[[ Record excerpts, beginning ]]
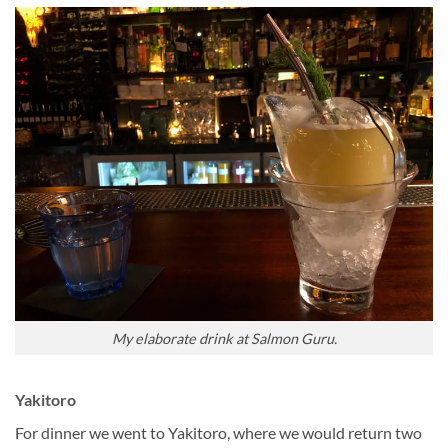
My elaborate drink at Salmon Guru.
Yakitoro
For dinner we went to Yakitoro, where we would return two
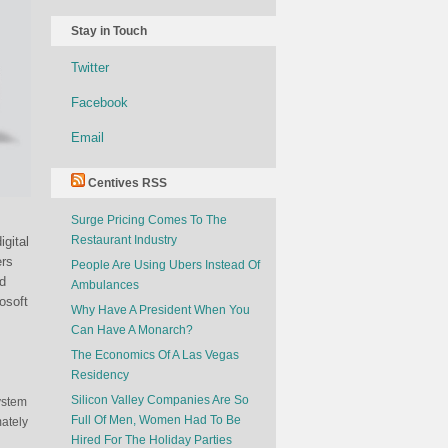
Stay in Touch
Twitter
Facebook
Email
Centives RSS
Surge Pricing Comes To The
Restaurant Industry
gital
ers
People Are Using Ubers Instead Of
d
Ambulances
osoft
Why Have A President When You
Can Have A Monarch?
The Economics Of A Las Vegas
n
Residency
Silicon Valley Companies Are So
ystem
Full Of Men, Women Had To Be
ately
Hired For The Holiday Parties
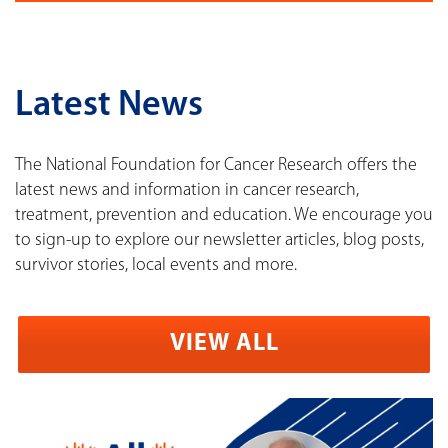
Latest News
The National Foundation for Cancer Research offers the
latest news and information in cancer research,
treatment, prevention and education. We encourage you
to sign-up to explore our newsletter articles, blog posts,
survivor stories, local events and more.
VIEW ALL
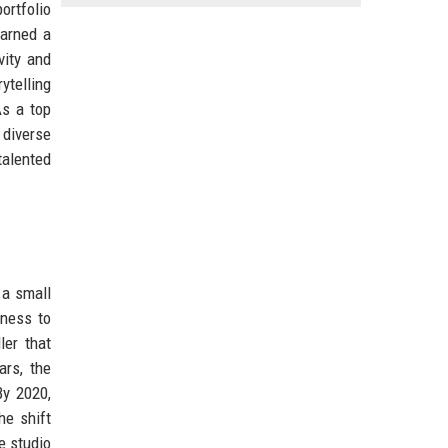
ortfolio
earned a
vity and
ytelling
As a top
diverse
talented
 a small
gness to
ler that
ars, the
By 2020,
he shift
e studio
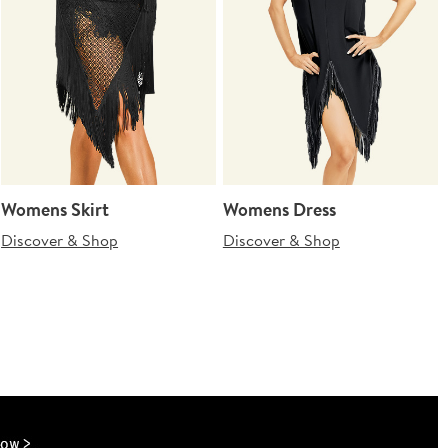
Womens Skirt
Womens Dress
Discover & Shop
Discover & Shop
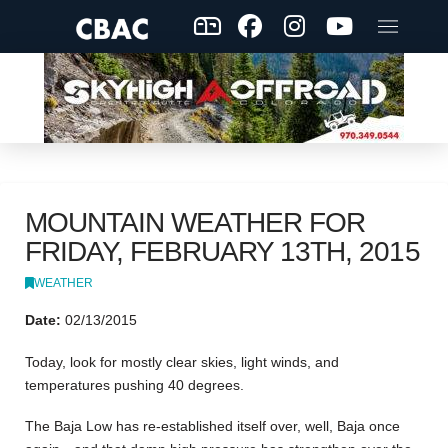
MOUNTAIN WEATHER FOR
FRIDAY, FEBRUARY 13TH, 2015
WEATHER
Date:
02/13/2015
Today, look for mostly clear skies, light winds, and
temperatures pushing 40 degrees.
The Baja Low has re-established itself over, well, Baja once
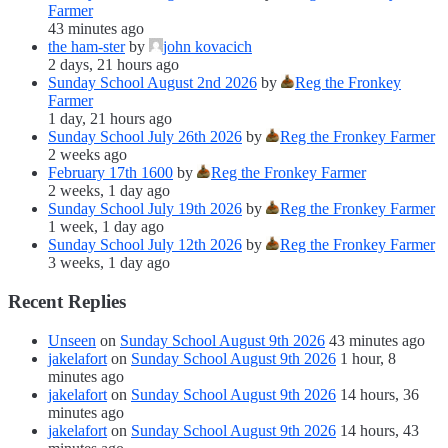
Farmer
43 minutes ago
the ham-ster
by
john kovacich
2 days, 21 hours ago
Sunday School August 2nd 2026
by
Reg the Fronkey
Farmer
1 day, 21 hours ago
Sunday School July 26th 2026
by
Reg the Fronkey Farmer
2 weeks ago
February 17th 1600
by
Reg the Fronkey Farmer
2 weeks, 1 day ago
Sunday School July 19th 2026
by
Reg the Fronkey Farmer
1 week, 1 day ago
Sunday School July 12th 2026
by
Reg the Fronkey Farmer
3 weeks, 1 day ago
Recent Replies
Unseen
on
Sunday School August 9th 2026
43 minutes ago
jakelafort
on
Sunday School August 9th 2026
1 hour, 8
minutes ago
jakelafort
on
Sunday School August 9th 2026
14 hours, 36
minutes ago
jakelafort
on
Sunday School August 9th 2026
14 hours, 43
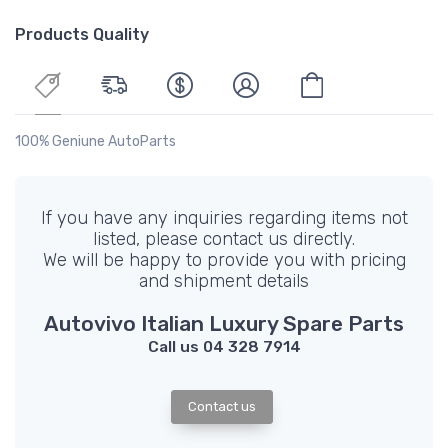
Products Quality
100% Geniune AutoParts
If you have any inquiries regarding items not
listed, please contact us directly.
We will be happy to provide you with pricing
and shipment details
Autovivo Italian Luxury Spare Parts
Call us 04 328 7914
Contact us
[[ Record excerpts, end ]]
Try it
Which of the lines above hold the string "Yakitoro"? Copy each one.

Solution to this task
Yakitoro
For dinner we went to Yakitoro, where we would return two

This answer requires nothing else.